During President Clinton's first term, the administration took great strides to reduce the danger of nuclear war. Russian missiles are no longer targeted on American cities; the Non-Proliferation Treaty (NPT) was extended indefinitely; President Clinton was the first world leader to sign the Comprehensive Test Ban Treaty; the Senate ratified the START II Treaty; Ukraine, Belarus and Kazakhstan agreed to give up their nuclear weapons; and North Korea agreed to freeze its nuclear program. In addition, in his speech to the U.N. General Assembly in September 1996, President Clinton made clear his determination to move forward with efforts to reduce the risk of nuclear war.
In his second term, the President can do even more to eliminate the threat of nuclear war, thereby assuring his place in history as a great peacemaker. In moving such an historic program forward, the President would have the support both of many senior serving and retired military officers and of the American people, who have shown their enthusiasm for the actions taken thus far.
Further progress in reducing the Russian and American nuclear arsenals is also critical to maintaining progress in improving relations between the two nations, in preventing nuclear proliferation, and reducing expenditures on U.S. nuclear forces.
A critical first step is for the President to state clearly his intention to continue U.S. leadership in reducing the risk of nuclear war and to direct a fundamental White House-led review, involving all relevant agencies as well as outside experts, in order to develop a full range of options on key nuclear policy issues for his consideration.
The Defense Department's 1993 Nuclear Posture Review focused on force structure and made some important recommendations in that area. However, in the words of then SAC Commander General George Lee Butler, the Review accepted a nuclear posture "completely out of keeping with the profound transformation we have witnessed in world affairs." The new Pentagon nuclear posture review, expected to be a part of the Quadrennial Defense Review, is unlikely to produce a different result. This is because profound changes in nuclear policy require presidential leadership from the outset, as General Colin Powell has explained in describing the major changes in nuclear posture instituted by the Bush administration, including the withdrawal of most U.S. tactical nuclear weapons from overseas bases.

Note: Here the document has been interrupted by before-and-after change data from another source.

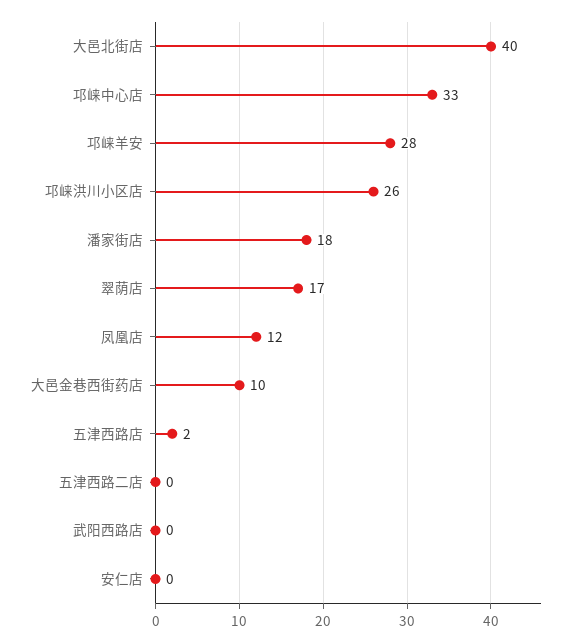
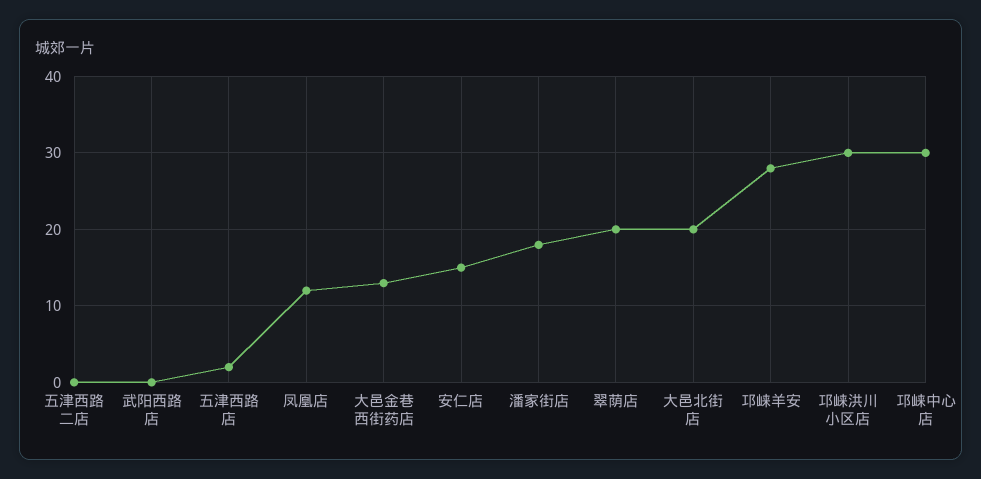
  {
-   "大邑北街店": 40,
+   "大邑北街店": 20,
-   "邛崃中心店": 33,
+   "邛崃中心店": 30,
    "邛崃羊安": 28,
-   "邛崃洪川小区店": 26,
+   "邛崃洪川小区店": 30,
    "潘家街店": 18,
-   "翠荫店": 17,
+   "翠荫店": 20,
    "凤凰店": 12,
-   "大邑金巷西街药店": 10,
+   "大邑金巷西街药店": 13,
    "五津西路店": 2,
    "五津西路二店": 0,
    "武阳西路店": 0,
-   "安仁店": 0
+   "安仁店": 15
  }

The attached memorandum discusses in greater detail what issues require examination and includes a draft terms of reference for the proposed study. The key issues that need to be addressed include:
1. Is the sole purpose of U.S. nuclear weapons to deter the use of such weapons by other states? If so, should the United States affirm that its objective is the abolition of nuclear weapons? Or, should the United States continue to rely on nuclear weapons to deter some conventional, biological and chemical threats and threats from rogue states and, hence, oppose additional reductions of nuclear forces?
2. In designing and deploying U.S. nuclear forces and seeking to negotiate agreements with the other nuclear weapons states, what balance should be struck between the need to deter deliberate nuclear attacks whether from Russia or China or a rogue state and the need to prevent accidental or inadvertent nuclear strikes? What role, if any, will strategic defenses play, and how will that role be combined to best effect with these other elements?

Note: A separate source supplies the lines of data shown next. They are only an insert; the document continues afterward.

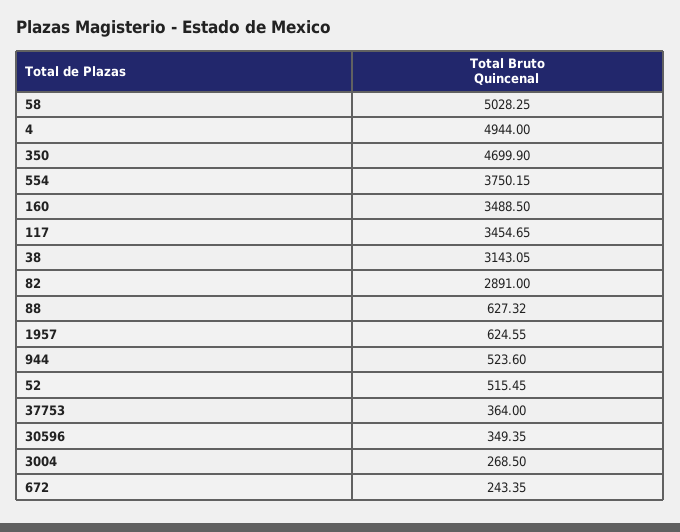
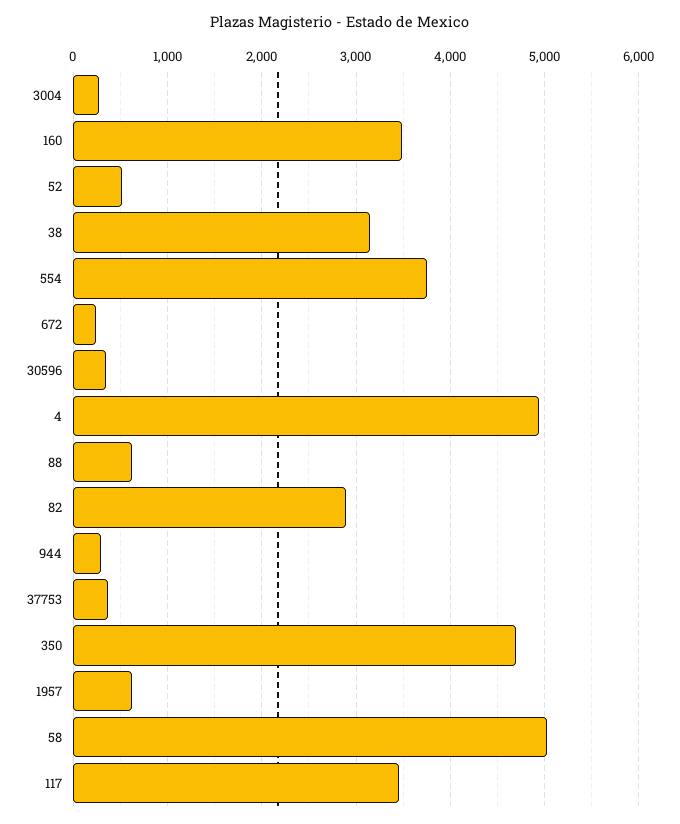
  {
    "58": 5028.25,
    "4": 4944,
    "350": 4699.9,
    "554": 3750.15,
    "160": 3488.5,
    "117": 3454.65,
    "38": 3143.05,
    "82": 2891,
    "88": 627.32,
    "1957": 624.55,
-   "944": 523.6,
+   "944": 300,
    "52": 515.45,
    "37753": 364,
    "30596": 349.35,
    "3004": 268.5,
    "672": 243.35
  }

3. What combination of additional arms control agreements including reductions in nuclear forces, cutoff of fissile materials production, assurances by the international community to defend states if they suffer nuclear threats, and promises by the nuclear weapons states not to use nuclear weapons will most contribute to reducing the risk of nuclear proliferation?
4. Based on the answers to the first three questions: what additional reductions in nuclear warheads should the United States be prepared to accept in a follow-on agreement with Russia? What targets should U.S. nuclear forces be ready to destroy? Should the U.S. move more of its forces off alert and separate at least some of the warheads from their delivery systems, and seek agreements on no first use? What cooperative measures to account for and dispose of excess nuclear materials should the U.S. negotiate?
Once the study is completed, the President would be in a position to make decisions and to announce a
major initiative of his second term: to set the world on the path to the elimination of nuclear weapons.